Put yourself in the shoes of the people at the Flame malware command and control center. Every additional machine that gets infected is an additional risk that the Flame malware will be discovered. Also, the more “interesting” a target machine is, the more closely it is likely to be monitored and inspected for malware. The risk of being detected increases the more interesting the target machine is. Given those two fundamental facts, what would be your strategy for gathering as much useful espionage data from the Flame malware?
My strategy would be to exploit the rule of Leaky Abstraction. I would find the machines, and people, that have access to sensitive information even though they are not supposed to. Access control is insanely difficult to get right. Just ask anyone who’s ever been asked to create a model of all the roles in an organization. We like to think that we can define a clean well-defined set of roles. People are either in the role or not. They either have the capabilities of the roles or they don’t.
In the real-world, there are always exceptions. There’s always this one guy who doesn’t need to be put in the role, but he needs just this one capability normally reserved for that role. So somebody makes an exception for him in an access control system some place. This is the leak in the abstraction of the role. Next thing you know, the number of these abstraction leaks dwarfs number of actual role-based access control rules.
These abstraction leak people are the ones whose machines may not be watched as carefully. These are the same people who might be using machines for both personal and business purpose or compromise their machines in other ways.

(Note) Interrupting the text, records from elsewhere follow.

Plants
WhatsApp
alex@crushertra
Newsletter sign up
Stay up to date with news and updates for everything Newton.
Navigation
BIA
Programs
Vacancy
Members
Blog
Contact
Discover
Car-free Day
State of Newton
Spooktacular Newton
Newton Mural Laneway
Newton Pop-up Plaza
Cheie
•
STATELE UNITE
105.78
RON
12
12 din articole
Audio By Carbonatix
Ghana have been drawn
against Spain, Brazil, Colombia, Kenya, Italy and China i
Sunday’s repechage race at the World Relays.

Turning the scenario around, as the data center security manager, what would be a good strategy for detecting and discovering Flame malware or some similar espionage tool? I haven’t seen any technical description of how the Flame malware sent captured data to its command and control centers. But you have to figure it’s done in such away that your average content inspection system can’t make heads or tails of it.

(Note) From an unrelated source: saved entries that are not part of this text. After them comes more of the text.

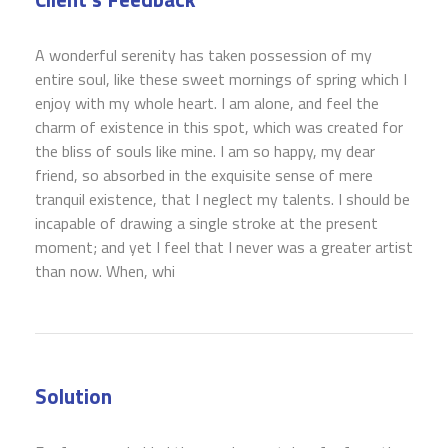
A wonderful serenity has taken possession of my
entire soul, like these sweet mornings of spring which I
enjoy with my whole heart. I am alone, and feel the
charm of existence in this spot, which was created for
the bliss of souls like mine. I am so happy, my dear
friend, so absorbed in the exquisite sense of mere
tranquil existence, that I neglect my talents. I should be
incapable of drawing a single stroke at the present
moment; and yet I feel that I never was a greater artist
than now. When, whi
Solution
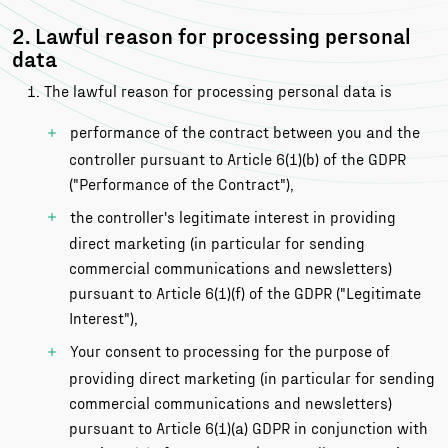
2. Lawful reason for processing personal
data
The lawful reason for processing personal data is
performance of the contract between you and the
controller pursuant to Article 6(1)(b) of the GDPR
("Performance of the Contract"),
the controller's legitimate interest in providing
direct marketing (in particular for sending
commercial communications and newsletters)
pursuant to Article 6(1)(f) of the GDPR ("Legitimate
Interest"),
Your consent to processing for the purpose of
providing direct marketing (in particular for sending
commercial communications and newsletters)
pursuant to Article 6(1)(a) GDPR in conjunction with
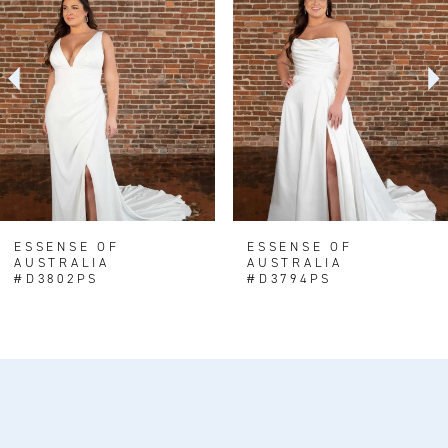
Carousel
end
2
3
4
5
6
7
8
ESSENSE OF
ESSENSE OF
AUSTRALIA
AUSTRALIA
9
#D3802PS
#D3794PS
10
11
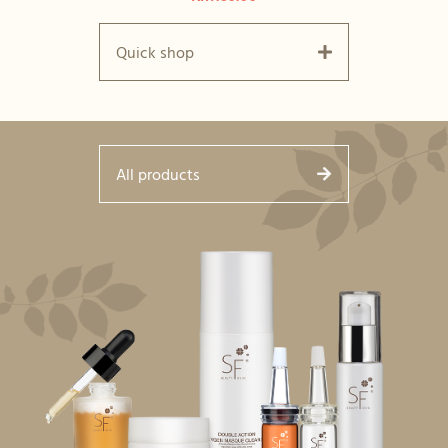
Quick shop
All products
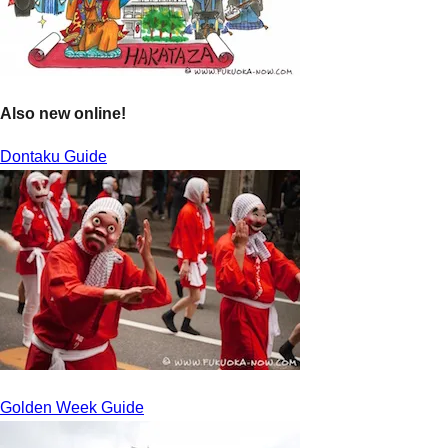
Also new online!
Dontaku Guide
Golden Week Guide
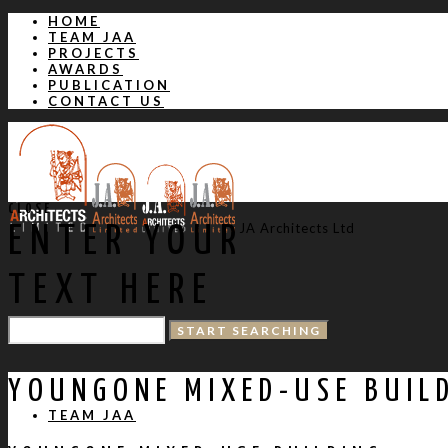
HOME
TEAM JAA
PROJECTS
AWARDS
PUBLICATION
CONTACT US
CLOSE
JA Architects Ltd
ENTER YOUR
TEXT HERE
HOME
YOUNGONE MIXED-USE BUIL
TEAM JAA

My gut reaction to this scenario is to compare patterns of connections against a baseline captured over time. Why did Alice’s machine connect to a server 5 times last month to a server it had never before connected to in the past year? And why did Bob’s machine connect to it 5 times the month before that?
That’s a tough job, requires huge amounts of base line data and a fairly high tolerance for false positives because you have to assume the attacker is going to try to blend the malware’s activity pattern into the background noise. Tools like QRadar Network Activity Monitor seem to be the best way to detect and plug those leaky abstractions that seem to be so vital to getting things done in a typical IT environment.
What’s Your Strategy?
If you were running the Command and Control center for the Flame malware, what would be your strategy for deciding which machines to infect and which machines to remove the malware from? Then put on your data center security manager hat as ask yourself, how would I defend against that attack strategy? I’d like to hear your ideas in the comments.